## [Reading passage]
*-*-*
Memory grant: 18 184 kB granted, 17 608 kB required

… and non-blocking query:

Table ‘Transactions’. Scan count 9, logical reads 91701
Table ‘Worktable’. Scan count 38080, logical reads 229006
CPU time = 12796 ms, elapsed time = 1743 ms.
Memory grant: 43 912 kB granted, 26 888 kB required

… and Hugo’s partial aggregate:

Table ‘Transactions’. Scan count 9, logical reads 91711
CPU time = 12343 ms, elapsed time = 1668 ms.
Memory grant: 18 568 kB granted & required

To be honest, I was surprised to see such a memory grant (actually, any memory grant at all) on my non-blocking query, but as Hugo says in his comment, that’s probably the Spool.

On an Azure SQL Database, S0 tier, original query:

Table ‘Transactions’. Scan count 1, logical reads 107675, physical reads 1, read-ahead reads 107673
CPU time = 1657 ms, elapsed time = 219909 ms.
*-*-*
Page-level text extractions

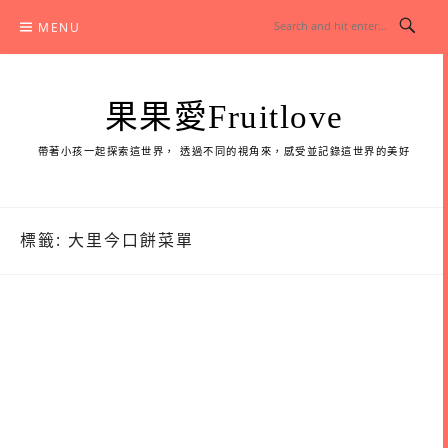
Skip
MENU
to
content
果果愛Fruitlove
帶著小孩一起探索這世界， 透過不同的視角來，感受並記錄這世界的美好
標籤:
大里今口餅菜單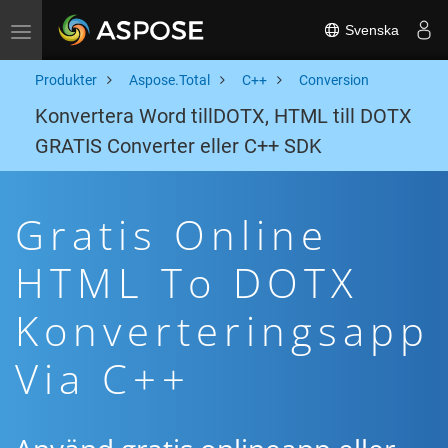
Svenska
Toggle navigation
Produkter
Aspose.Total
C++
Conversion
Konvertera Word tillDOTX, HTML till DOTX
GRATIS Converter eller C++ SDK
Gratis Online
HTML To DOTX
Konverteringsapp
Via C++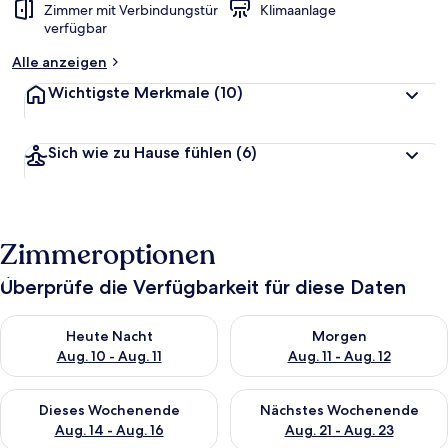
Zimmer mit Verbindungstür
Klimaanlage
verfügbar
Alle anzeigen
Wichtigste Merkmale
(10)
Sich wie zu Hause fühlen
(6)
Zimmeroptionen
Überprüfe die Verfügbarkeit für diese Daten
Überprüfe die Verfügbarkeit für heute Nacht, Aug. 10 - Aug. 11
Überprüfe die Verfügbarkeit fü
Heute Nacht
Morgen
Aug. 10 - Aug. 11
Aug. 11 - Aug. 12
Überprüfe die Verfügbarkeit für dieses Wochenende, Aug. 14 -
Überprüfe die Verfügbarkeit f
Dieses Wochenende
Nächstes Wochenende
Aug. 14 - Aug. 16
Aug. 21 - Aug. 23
*-*-*
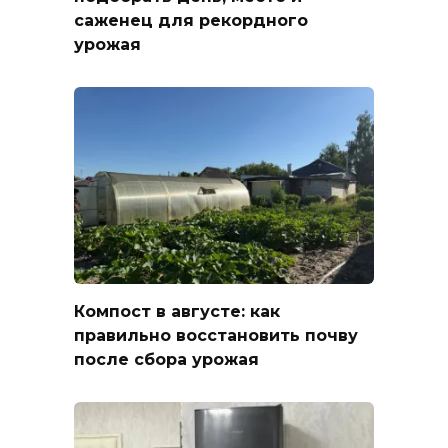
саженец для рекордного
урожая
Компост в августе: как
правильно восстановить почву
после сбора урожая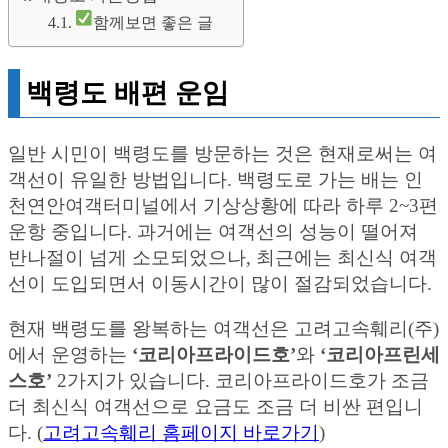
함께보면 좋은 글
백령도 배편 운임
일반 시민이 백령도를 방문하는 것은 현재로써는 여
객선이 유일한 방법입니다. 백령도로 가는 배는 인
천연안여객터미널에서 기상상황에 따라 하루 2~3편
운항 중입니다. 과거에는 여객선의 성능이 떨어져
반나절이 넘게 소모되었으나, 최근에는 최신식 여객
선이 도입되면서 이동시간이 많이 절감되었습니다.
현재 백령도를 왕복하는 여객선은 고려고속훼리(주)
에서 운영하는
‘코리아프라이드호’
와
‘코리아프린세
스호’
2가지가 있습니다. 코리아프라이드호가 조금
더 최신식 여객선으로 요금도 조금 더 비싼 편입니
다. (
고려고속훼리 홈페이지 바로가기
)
*-*-*
## [Your tasks]
A) In the query statistics, rewrite the paragraph beginning "To be honest, I was surprised" in fewer words, keeping its main facts.
B) Print the part of the query statistics that opens with the words containing "Table ‘Transactions’. Scan count 9, logical reads 91701" and closes with "time = 1668 ms.".

## [Task-by-task results]
A) The author was surprised that the non-blocking query got a memory grant at all. Hugo's comment suggests the Spool is probably the cause.

B)
Table ‘Transactions’. Scan count 9, logical reads 91701
Table ‘Worktable’. Scan count 38080, logical reads 229006
CPU time = 12796 ms, elapsed time = 1743 ms.
Memory grant: 43 912 kB granted, 26 888 kB required

… and Hugo’s partial aggregate:

Table ‘Transactions’. Scan count 9, logical reads 91711
CPU time = 12343 ms, elapsed time = 1668 ms.